What we do encourage is people to grow wildlife-friendly plants in containers in urban areas as it can really make a difference to the feel of a place. Although I live in Woolwich, I’m an avid reader of Country Living. I’ve even removed my small lawn to create a bit of cottage garden feel.
Ecology Park Gatehouse, Thames Path, John Harrison Way SE10 OQZ; 020 8293 1904; greenwichecologypark.com
Cut flowers can bring natural life to urban interiors. The current trend is for sustainable and British Grown flowers and the designers we work with insist on having natural-looking arrangements in simple jars which enhance and bring life to urban interiors beautifully. Often we fill jars only with British grown foliage, contrasting their different shades and textures. We also often add berries, or simple branches of whatever happens to be in season. The same applies to outdoor balconies. The preferred planting of the moment is loose and natural, incorporating herbs, wild flowers from seed, and ferns. The effect is beautiful.
When it comes to balconies and outdoor spaces, we also suggest thinking outside the box, using old crates and the like and filling them with wild plants and flowers. For balcony parties or even weddings we often use crates filled with wild flowers, too.
It’s so important to support our growers because they produce some of the most wonderful blooms.
We are very lucky in these isles to have an abundance of wonderful flowers and foliage and we forage regularly.

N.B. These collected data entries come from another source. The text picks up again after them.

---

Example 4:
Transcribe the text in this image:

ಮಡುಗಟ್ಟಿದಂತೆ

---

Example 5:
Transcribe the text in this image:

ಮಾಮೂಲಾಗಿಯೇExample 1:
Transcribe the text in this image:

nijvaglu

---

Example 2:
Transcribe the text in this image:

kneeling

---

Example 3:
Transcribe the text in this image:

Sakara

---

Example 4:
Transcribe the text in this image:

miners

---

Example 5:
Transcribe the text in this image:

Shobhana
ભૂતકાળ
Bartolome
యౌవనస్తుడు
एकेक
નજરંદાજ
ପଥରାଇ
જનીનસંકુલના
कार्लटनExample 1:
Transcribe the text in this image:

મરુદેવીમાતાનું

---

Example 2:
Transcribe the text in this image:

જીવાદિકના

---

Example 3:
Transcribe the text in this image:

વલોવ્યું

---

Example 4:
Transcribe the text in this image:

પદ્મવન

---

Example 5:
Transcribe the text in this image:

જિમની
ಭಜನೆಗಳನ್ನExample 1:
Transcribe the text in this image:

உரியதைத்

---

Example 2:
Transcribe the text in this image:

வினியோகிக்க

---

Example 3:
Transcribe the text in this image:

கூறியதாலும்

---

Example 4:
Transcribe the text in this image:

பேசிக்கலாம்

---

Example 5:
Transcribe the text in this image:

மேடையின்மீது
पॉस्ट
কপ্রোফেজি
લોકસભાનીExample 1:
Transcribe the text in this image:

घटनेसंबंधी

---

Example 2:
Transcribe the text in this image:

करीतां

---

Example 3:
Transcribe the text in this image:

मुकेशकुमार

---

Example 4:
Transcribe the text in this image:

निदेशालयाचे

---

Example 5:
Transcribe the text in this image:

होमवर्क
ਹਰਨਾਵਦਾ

I am always amazed at what’s out there from season to season.
24 Greenwich Church Street SE10 9BL; theenglishflowerhouse.co
I grew up in the Yarra Valley just outside Melbourne, Australia surrounded by bush and forest, so living in Surrey Quays I do miss the rural life. But as my business partner Tim Jarvis and I drive down to the Common Work Organic Farm in Chiddingstone, Kent two or three times a week to pick up milk supplies, we get our fix of greenery. I still like to experience more by walking in the woods around London, especially Epping and Richmond.
Farmers’ markets are another great way to connect with the country and meet the people who work on the land and produce your food. We regularly set up stall at Brockley Market, close to our cheese-making base. You’ll find us at Herne Hill Farmers’ Market on Sundays and North Cross Road Market in East Dulwich on Saturdays, too.

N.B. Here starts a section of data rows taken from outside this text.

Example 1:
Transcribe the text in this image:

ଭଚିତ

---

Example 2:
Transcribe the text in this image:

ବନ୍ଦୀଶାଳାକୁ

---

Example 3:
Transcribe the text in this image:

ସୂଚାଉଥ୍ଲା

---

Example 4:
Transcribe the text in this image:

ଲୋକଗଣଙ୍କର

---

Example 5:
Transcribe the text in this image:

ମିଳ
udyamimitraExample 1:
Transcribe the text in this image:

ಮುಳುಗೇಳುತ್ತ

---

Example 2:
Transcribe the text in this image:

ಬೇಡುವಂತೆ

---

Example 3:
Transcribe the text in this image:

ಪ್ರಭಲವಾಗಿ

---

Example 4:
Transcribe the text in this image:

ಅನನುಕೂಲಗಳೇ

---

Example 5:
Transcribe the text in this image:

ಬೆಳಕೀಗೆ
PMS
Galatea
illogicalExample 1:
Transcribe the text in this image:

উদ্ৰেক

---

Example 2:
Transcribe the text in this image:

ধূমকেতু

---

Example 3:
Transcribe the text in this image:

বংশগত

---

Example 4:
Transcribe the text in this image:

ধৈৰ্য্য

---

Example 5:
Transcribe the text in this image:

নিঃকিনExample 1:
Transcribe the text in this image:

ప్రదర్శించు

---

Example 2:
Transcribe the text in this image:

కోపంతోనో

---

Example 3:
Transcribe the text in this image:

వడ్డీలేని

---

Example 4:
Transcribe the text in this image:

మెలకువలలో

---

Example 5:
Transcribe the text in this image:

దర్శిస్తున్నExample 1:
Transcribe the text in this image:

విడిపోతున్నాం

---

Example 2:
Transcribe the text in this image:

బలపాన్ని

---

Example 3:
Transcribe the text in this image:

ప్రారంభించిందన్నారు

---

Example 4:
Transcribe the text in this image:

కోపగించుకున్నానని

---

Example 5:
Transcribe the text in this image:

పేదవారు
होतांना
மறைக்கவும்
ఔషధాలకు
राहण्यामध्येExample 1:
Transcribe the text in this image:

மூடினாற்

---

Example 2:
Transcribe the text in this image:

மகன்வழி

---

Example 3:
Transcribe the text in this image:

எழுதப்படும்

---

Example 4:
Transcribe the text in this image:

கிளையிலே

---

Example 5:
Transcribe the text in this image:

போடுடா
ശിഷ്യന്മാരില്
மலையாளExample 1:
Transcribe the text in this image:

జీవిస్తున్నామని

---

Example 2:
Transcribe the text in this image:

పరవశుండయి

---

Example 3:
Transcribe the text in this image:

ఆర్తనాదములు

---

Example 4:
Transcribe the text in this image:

Most cheeses are a representation of where the milk comes from – where the cows grazed. Our cheeses are made from raw milk, which has its own native microbes. That means the milk is alive with its own distinctive bacterias and probiotics. We create flavours through factors such as the length of maturation and the temperatures we use, but when you eat cheese made from raw milk, it really does put you in touch with the landscape.